Data records:
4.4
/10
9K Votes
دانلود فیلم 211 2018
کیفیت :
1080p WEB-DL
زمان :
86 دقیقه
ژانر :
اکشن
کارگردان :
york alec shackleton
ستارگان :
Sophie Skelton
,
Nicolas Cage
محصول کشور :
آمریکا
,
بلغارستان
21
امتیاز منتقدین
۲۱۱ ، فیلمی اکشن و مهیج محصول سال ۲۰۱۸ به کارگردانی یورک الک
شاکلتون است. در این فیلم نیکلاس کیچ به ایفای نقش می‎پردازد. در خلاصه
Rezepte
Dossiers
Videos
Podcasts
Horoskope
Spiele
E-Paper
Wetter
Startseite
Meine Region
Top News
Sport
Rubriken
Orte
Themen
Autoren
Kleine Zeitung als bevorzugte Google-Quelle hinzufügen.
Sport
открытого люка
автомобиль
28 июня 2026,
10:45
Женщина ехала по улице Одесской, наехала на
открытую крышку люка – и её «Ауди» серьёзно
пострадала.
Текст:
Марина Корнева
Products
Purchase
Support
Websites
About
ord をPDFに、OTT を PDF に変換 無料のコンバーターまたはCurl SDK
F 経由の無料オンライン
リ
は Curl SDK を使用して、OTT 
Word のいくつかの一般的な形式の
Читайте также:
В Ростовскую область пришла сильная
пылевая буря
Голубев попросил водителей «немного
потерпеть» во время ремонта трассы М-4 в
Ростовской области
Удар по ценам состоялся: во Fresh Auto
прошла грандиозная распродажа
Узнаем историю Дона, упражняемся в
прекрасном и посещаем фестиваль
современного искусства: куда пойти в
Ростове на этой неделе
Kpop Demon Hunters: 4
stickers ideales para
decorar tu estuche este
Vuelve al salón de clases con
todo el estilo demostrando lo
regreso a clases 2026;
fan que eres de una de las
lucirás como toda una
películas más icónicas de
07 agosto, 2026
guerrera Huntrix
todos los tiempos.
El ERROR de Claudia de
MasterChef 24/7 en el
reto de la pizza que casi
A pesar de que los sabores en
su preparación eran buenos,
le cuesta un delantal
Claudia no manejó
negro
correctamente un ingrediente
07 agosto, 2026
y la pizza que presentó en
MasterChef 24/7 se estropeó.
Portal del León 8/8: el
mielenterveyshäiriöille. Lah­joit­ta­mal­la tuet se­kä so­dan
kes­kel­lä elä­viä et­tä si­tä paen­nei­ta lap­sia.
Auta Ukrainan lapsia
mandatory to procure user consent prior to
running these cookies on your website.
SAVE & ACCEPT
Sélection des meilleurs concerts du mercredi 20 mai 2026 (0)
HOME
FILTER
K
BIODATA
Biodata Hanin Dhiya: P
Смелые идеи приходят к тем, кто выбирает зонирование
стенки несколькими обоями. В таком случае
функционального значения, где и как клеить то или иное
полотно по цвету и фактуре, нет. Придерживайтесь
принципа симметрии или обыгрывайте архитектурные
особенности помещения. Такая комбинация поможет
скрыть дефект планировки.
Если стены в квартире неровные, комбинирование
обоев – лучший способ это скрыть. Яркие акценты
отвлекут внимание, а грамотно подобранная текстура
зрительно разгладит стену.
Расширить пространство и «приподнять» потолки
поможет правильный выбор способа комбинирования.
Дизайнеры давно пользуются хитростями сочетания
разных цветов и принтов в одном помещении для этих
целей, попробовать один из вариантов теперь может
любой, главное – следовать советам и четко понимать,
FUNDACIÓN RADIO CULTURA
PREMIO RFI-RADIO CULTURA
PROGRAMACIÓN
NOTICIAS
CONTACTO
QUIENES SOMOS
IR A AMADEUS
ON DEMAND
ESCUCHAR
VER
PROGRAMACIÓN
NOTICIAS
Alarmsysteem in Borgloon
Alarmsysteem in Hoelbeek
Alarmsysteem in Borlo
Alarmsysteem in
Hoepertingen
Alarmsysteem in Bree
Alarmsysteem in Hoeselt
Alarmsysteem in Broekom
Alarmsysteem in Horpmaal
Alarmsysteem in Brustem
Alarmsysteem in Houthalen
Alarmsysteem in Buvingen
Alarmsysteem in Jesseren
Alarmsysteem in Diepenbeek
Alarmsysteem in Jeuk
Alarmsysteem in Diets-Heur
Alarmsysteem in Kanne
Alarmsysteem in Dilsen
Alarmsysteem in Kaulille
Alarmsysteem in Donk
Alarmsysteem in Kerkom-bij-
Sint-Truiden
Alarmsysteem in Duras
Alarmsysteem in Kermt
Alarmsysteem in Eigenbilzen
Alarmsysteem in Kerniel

Job item: Reproduce the listing line for line, starting with its first line and going on through the line with "امتیاز منتقدین", including both of those lines.

Output:
4.4
/10
9K Votes
دانلود فیلم 211 2018
کیفیت :
1080p WEB-DL
زمان :
86 دقیقه
ژانر :
اکشن
کارگردان :
york alec shackleton
ستارگان :
Sophie Skelton
,
Nicolas Cage
محصول کشور :
آمریکا
,
بلغارستان
21
امتیاز منتقدین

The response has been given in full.